Pakistan, land of the intolerant

by MOHAMMED HANIF

Pakistanis in Lahore mourned outside one of two mosques of the minority Ahmadi sect that were attacked on May 28, 2010, killing some 90 Ahmadis PHOTO/Arif Ali/Agence France-Presse/Getty Images

This country has a poor record of protecting its religious minorities, but we outdo ourselves when it comes to Ahmadis. Members of the sect insist on calling themselves Muslims, and we mainstream Muslims insist on treating them like the worst kind of heretics.

The day I wrote this piece, a small headline in a newspaper informed me that an Ahmadi lawyer, his wife and two-year-old child had been shot dead by gunmen at home, for being Ahmadis. Killings like this have happened so many times that the story wasn’t even the main news. On May 28, 2010, some 90 Ahmadis were killed during attacks on two mosques in Lahore. No public official attended the funerals.

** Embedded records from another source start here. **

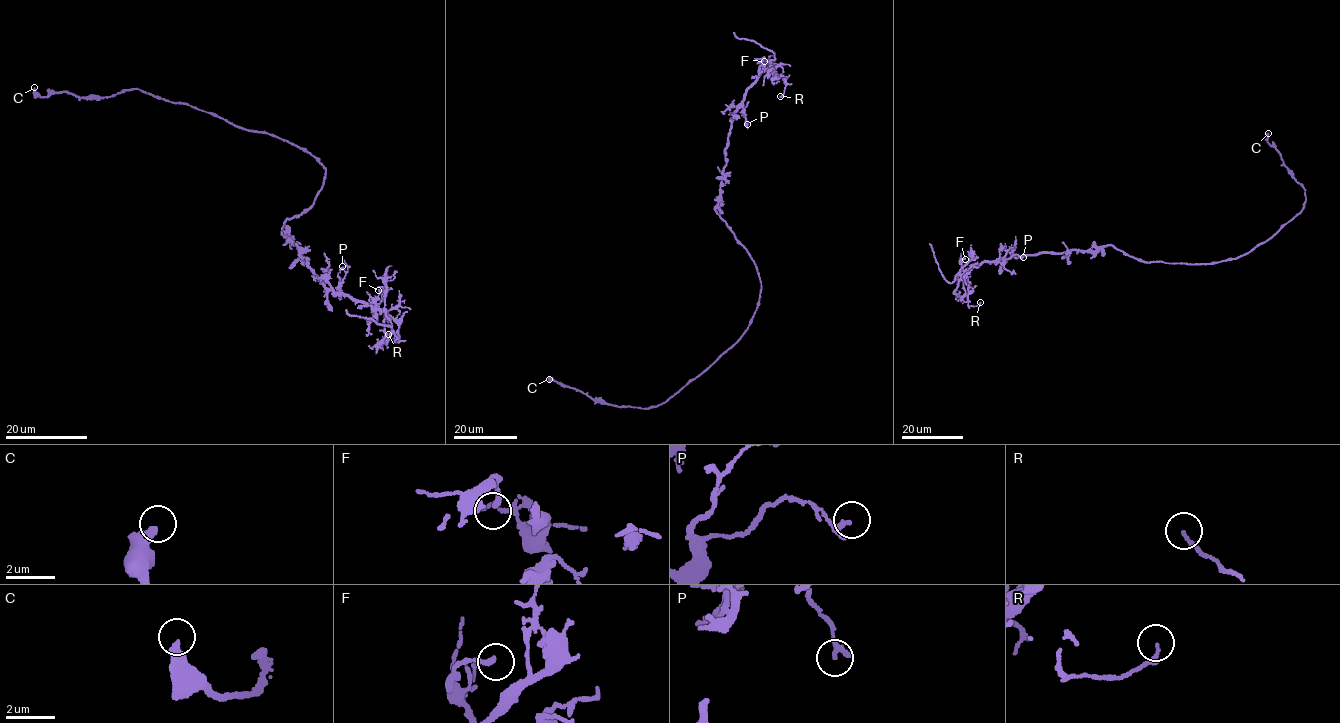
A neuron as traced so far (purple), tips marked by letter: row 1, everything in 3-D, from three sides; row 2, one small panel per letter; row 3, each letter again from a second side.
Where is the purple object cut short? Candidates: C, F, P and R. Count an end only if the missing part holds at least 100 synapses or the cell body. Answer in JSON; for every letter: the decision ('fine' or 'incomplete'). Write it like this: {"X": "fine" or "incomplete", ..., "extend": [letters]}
{"C": "fine", "F": "fine", "P": "fine", "R": "fine", "extend": []}

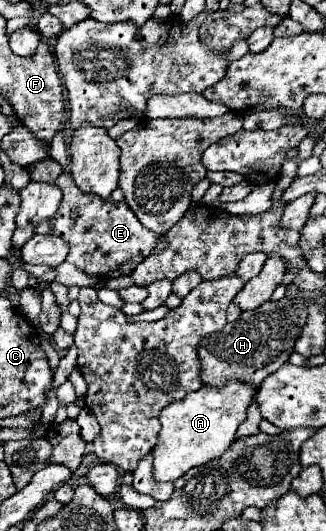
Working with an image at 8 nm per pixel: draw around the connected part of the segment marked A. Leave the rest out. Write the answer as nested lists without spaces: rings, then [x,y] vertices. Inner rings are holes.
[[[238,381],[220,389],[204,385],[200,391],[190,393],[182,401],[174,401],[164,407],[160,411],[162,429],[158,433],[158,443],[152,449],[152,479],[160,483],[174,481],[188,469],[220,457],[236,439],[236,429],[246,419],[246,407],[250,405],[254,393],[256,387]]]

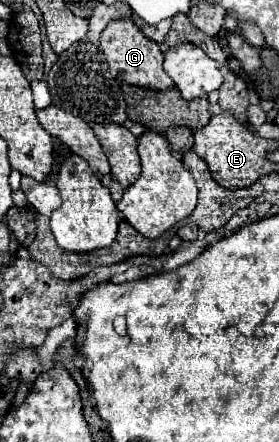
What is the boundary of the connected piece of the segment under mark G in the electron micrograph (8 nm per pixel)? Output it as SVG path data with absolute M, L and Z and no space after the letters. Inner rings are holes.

You would think that the government, law enforcers and the courts would do something about such sustained acts of brutality. But they are too hard at work. I learned from another recent headline that a district court near Lahore, in eastern Pakistan, had sentenced three Ahmadi men to death for blasphemy. A fourth man was shot dead before the trial while in police custody.

It is always prudent not to ask what blasphemous act is said to have been committed, because under the law, repeating something blasphemous can itself constitute blasphemy. According to one newspaper report, the men were on trial for attempting to remove from a wall religious posters that incited hatred against Ahmadis. That’s right, they were sentenced to death for taking down posters that incited people to kill them. (The prosecution argued that since the posters were religious, removing them was an insult to the Prophet Muhammad.)

The Ahmadi (or Ahmadiyya) sect is a reformist movement founded by Mirza Ghulam Ahmad toward the end of the 19th century in the city of Qadian, in what is today the Indian part of Punjab. Ahmad claimed to be the incarnation of a Messiah promised in Islamic holy texts. That challenged the mainstream Muslim belief that Muhammad is Islam’s last and final prophet. Ahmad was accused of being an agent of the British Empire.

There are no reliable statistics about the number of Ahmadis in Pakistan today. Many Ahmadis don’t publicly identify as Ahmadi; others refuse to take part in the census. Estimates range from 500,000 to four million.

In 1974, Pakistan’s elected Parliament declared Ahmadis to be non-Muslims. Religious parties had held street protests demanding this, and even though Parliament back then was full of liberals and socialists, there was hardly a dissenting voice when the time came to pass the law.

Our Parliament today is still at it. Last week Muhammad Safdar, a son-in-law of the recently deposed prime minister, thundered against Ahmadis, demanding they be banned from joining the armed forces. He also demanded that a physics department of a university in Islamabad be renamed because in 2016 it was named after Abdus Salam, the only Pakistani scientist to become a Nobel laureate. The Pakistani government had already taken close to four decades to name anything after Mr. Salam, a theoretical physicist, because he was Ahmadi. It appears that not a single parliamentarian spoke up against Mr. Safdar’s diatribe.

Earlier this month, Parliament also changed the oath that Pakistanis are required to take to get a passport or run in an election. A standard version of the statement goes: “I hereby solemnly declare that I consider Mirza Ghulam Ahmad Qadiani to be an impostor nabi and also consider his followers, whether belonging to the Lahori or Qadiani group, to be non-Muslims.” (Nabi means prophet.) Language in the election law was changed from “I solemnly declare” to “I believe.”